GIVEN TEXT:

--- --- ---

Identifying factors that increase or decrease the risk of acquiring disease
Having specific characteristics increases the probability that individuals will develop disease. These ‘risk factors’ may be social (smoking, drinking), genetic (ethnicity), dietary (saturated fats, vitamin deficiencies), and so on. Knowing these risk factors can often provide public health professionals with the necessary tools to design effective programmes to intervene before disease occurs. For example, descriptive, cross-sectional, case–control, cohort, and intervention studies have all shown that smoking is the biggest single risk factor for ill health, because it is a major risk factor for cardiovascular disease, chronic respiratory disease, and many cancers (for example, of the lung, nasopharynx, and bladder). Thus, smoking is the leading cause of disability and death in developed countries, if not the world. Health education campaigns and other strategies to stop or reduce smoking, based on these epidemiological studies, are now a major public health activity in most countries.
Predicting disease trends
The ability to predict future epidemics provides the public health professional with the opportunity to muster the most effective forces to combat the disease. Descriptive studies of many infectious diseases, such as measles, polio, and influenza, have revealed a periodicity of pandemics and epidemics caused by them. Knowledge of these disease patterns has been useful to public health officials to prevent these epidemics.

--- --- ---

DATASET ENTRIES:
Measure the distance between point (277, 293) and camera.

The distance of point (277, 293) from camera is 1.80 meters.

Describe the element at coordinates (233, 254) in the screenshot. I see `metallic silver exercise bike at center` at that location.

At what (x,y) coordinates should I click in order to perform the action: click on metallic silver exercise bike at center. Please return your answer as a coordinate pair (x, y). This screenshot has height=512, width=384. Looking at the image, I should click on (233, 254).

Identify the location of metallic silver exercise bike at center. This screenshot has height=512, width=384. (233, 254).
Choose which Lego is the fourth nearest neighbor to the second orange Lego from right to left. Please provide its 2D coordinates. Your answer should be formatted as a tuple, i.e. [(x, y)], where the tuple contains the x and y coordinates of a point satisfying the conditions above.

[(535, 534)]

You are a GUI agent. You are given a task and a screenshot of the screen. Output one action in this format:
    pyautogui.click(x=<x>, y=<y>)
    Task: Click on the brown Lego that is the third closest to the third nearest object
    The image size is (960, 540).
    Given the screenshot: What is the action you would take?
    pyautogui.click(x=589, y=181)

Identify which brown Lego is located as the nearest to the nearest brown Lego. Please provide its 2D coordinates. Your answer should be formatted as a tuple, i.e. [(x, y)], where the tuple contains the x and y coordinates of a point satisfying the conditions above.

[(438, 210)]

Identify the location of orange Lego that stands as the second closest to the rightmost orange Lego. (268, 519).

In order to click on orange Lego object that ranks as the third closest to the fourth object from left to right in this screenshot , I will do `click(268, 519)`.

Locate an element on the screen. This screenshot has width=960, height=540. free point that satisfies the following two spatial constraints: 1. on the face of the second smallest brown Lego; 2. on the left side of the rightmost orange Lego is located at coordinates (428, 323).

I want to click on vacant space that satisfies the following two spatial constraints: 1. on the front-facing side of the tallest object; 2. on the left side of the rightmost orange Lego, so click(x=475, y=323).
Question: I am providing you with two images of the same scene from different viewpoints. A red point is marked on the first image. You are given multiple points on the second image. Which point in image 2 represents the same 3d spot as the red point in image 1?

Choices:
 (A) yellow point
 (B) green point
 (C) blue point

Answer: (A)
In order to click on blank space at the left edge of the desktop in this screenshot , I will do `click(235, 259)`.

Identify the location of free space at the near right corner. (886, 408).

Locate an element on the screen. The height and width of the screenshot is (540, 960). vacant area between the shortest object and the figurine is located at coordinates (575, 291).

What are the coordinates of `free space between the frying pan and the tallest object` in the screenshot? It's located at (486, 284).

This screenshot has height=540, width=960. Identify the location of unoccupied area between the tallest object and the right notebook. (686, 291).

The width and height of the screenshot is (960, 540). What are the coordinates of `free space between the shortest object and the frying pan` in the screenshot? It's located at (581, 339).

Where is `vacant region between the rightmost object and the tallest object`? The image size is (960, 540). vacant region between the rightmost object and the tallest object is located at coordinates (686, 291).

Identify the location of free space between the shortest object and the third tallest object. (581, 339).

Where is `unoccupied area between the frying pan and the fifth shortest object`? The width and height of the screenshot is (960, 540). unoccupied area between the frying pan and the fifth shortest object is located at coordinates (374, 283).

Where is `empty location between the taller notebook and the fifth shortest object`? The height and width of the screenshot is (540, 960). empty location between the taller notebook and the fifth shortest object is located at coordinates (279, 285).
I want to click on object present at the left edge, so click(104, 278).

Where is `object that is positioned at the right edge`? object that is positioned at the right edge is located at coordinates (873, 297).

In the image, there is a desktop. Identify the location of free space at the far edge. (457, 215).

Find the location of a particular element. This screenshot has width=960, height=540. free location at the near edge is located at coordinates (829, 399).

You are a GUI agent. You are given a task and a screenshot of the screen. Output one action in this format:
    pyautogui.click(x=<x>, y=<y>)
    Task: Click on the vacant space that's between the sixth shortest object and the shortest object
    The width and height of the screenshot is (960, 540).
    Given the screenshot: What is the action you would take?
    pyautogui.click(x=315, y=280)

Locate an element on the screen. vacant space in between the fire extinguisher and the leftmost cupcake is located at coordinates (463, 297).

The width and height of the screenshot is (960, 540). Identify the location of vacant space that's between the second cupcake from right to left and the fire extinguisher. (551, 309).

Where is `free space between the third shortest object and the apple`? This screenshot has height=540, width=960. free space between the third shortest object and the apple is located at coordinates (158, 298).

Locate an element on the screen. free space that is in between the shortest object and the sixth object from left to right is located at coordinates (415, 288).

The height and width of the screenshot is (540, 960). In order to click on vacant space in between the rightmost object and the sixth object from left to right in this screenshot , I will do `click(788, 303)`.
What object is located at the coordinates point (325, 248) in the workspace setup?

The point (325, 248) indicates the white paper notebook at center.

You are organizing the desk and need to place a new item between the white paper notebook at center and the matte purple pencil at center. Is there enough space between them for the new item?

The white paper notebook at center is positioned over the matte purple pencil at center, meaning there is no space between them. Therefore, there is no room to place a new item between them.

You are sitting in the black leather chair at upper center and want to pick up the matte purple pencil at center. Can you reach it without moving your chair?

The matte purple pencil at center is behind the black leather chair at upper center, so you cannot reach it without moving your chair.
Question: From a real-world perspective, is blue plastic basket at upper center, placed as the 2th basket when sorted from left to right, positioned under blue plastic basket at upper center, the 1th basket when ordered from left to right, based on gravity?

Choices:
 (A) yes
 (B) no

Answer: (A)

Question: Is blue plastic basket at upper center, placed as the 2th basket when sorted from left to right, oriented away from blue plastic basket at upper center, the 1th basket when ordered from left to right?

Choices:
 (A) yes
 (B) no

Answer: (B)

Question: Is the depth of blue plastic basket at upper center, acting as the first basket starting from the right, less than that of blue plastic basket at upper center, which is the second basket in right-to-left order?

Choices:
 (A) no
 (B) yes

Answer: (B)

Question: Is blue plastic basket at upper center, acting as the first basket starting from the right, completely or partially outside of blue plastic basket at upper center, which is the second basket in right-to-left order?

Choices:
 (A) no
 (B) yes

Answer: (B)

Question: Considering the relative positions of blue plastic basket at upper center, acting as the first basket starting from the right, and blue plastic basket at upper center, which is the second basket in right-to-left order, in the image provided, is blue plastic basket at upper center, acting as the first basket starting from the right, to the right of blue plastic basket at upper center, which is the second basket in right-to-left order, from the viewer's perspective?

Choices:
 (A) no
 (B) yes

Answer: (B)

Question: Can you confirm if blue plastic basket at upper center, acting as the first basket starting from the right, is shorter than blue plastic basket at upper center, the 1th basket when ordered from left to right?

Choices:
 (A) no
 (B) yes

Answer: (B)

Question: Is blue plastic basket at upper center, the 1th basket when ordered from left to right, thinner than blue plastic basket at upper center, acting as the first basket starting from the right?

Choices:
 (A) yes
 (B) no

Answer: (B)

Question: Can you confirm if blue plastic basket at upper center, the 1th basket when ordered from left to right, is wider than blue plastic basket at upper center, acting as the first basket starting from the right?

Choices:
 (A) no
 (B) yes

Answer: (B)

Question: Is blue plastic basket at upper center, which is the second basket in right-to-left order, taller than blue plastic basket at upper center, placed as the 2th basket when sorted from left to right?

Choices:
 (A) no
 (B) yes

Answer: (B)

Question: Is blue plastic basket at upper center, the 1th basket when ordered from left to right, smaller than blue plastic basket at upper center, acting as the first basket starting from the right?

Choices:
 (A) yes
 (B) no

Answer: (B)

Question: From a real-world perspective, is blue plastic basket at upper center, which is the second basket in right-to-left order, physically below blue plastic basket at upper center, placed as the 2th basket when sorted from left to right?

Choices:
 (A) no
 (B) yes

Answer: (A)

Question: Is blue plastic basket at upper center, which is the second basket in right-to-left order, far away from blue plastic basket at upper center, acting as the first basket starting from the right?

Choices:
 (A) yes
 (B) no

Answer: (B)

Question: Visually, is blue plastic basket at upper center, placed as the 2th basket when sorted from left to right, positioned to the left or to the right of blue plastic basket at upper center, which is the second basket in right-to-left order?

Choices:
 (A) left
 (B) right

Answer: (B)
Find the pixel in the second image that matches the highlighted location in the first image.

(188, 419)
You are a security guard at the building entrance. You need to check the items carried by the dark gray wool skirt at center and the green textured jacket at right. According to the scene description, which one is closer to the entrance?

--- --- ---

TASKS TO CARRY OUT:
1. Answer from the public health text.
(a) Which three cancers are given as examples in connection with smoking?
(b) Which infectious diseases are named as showing a periodicity of pandemics and epidemics?
(c) What is given as the example of a genetic risk factor?
2. Quote a portion of the public health text word for word. Begin at the words "Predicting disease trends" and stop after "prevent these epidemics.".

SOLUTIONS TO EACH TASK:
1.
(a) Cancers of the lung, nasopharynx, and bladder.
(b) Measles, polio, and influenza.
(c) Ethnicity.

2.
Predicting disease trends
The ability to predict future epidemics provides the public health professional with the opportunity to muster the most effective forces to combat the disease. Descriptive studies of many infectious diseases, such as measles, polio, and influenza, have revealed a periodicity of pandemics and epidemics caused by them. Knowledge of these disease patterns has been useful to public health officials to prevent these epidemics.